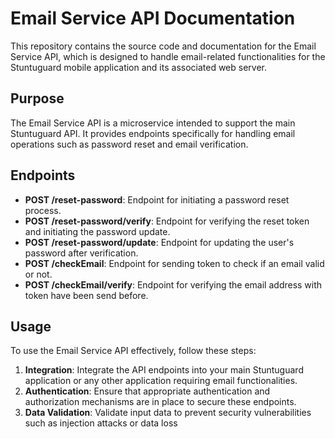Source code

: Email Service API Documentation
===============================

This repository contains the source code and documentation for the Email Service API, which is designed to handle email-related functionalities for the Stuntuguard mobile application and its associated web server.

Purpose
-------

The Email Service API is a microservice intended to support the main Stuntuguard API. It provides endpoints specifically for handling email operations such as password reset and email verification.

Endpoints
---------

* **POST /reset-password**: Endpoint for initiating a password reset process.
* **POST /reset-password/verify**: Endpoint for verifying the reset token and initiating the password update.
* **POST /reset-password/update**: Endpoint for updating the user's password after verification.
* **POST /checkEmail**: Endpoint for sending token to check if an email valid or not.
* **POST /checkEmail/verify**: Endpoint for verifying the email address with token have been send before.

Usage
-----

To use the Email Service API effectively, follow these steps:

1.  **Integration**: Integrate the API endpoints into your main Stuntuguard application or any other application requiring email functionalities.
2.  **Authentication**: Ensure that appropriate authentication and authorization mechanisms are in place to secure these endpoints.
3.  **Data Validation**: Validate input data to prevent security vulnerabilities such as injection attacks or data loss
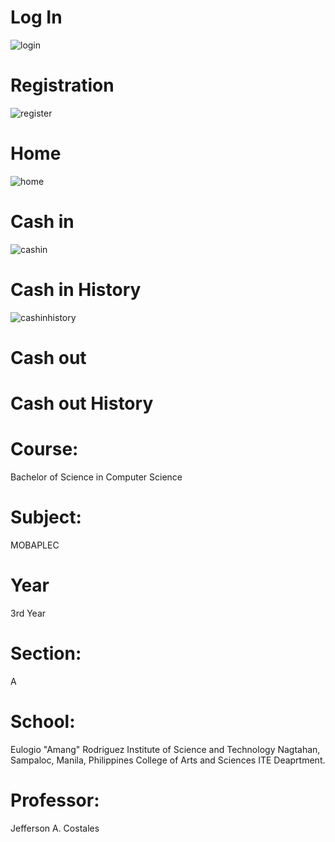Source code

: # Log In
![login](https://user-images.githubusercontent.com/81355022/179338905-5f37cd83-5abd-408a-ac3b-78387a191abe.jpg)
# Registration
![register](https://user-images.githubusercontent.com/81355022/179339006-c98d6b62-2938-4e32-a0a3-baa4b0bc2309.jpg)
# Home
![home](https://user-images.githubusercontent.com/81355022/179339311-48d5ef20-961c-478f-8dab-b41749efff4e.jpg)
# Cash in
![cashin](https://user-images.githubusercontent.com/81355022/179339307-c32877c6-af2d-4fb6-bb68-508443118f90.jpg)
# Cash in History
![cashinhistory](https://user-images.githubusercontent.com/81355022/179339309-a3695137-aca5-40f1-84f8-2b0857c560a6.jpg)
# Cash out

# Cash out History










# Course:
Bachelor of Science in Computer Science
# Subject:
MOBAPLEC
# Year
3rd Year
# Section:
A
# School:
 Eulogio "Amang" Rodriguez Institute of Science and Technology
 Nagtahan, Sampaloc, Manila, Philippines
 College of Arts and Sciences
 ITE Deaprtment.
 # Professor:
 Jefferson A. Costales



 
 
 
 
 

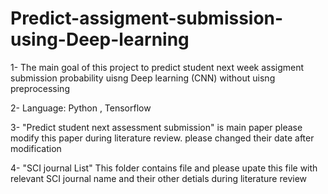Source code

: # Predict-assigment-submission-using-Deep-learning
1- The main goal of this project to predict student next week assigment submission probability uisng Deep learning (CNN) without uisng preprocessing 

2- Language: Python , Tensorflow

3- "Predict student next assessment submission" is main paper please modify this paper during literature review. please changed their date after  modification 

4- "SCI journal List" This folder contains file and please upate this file with relevant SCI journal name and their other detials during literature review
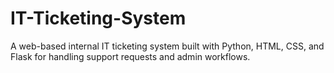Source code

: # IT-Ticketing-System
A web-based internal IT ticketing system built with Python, HTML, CSS, and Flask for handling support requests and admin workflows.
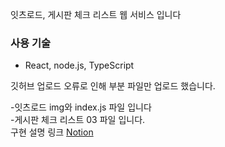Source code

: 잇츠로드, 게시판 체크 리스트 웹 서비스 입니다
### 사용 기술
- React, node.js, TypeScript

깃허브 업로드 오류로 인해 부분 파일만 업로드 했습니다.

-잇츠로드 
img와 index.js 파일 입니다<br>
-게시판 체크 리스트 
03 파일 입니다.<br>
구현 설명 링크
[Notion](https://polyester-advantage-d3d.notion.site/React-Project-b7c8dfaffb864984832aefd1e9e731e4?pvs=4)

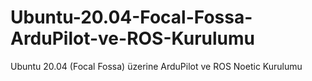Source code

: # Ubuntu-20.04-Focal-Fossa-ArduPilot-ve-ROS-Kurulumu
Ubuntu 20.04 (Focal Fossa) üzerine ArduPilot ve ROS Noetic Kurulumu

* * *

■ TASK ■
Collect every line in the rows above that contains the string "ArduPilot". Case counts.

■ RESPONSE TO THIS EXERCISE ■
: # Ubuntu-20.04-Focal-Fossa-ArduPilot-ve-ROS-Kurulumu
Ubuntu 20.04 (Focal Fossa) üzerine ArduPilot ve ROS Noetic Kurulumu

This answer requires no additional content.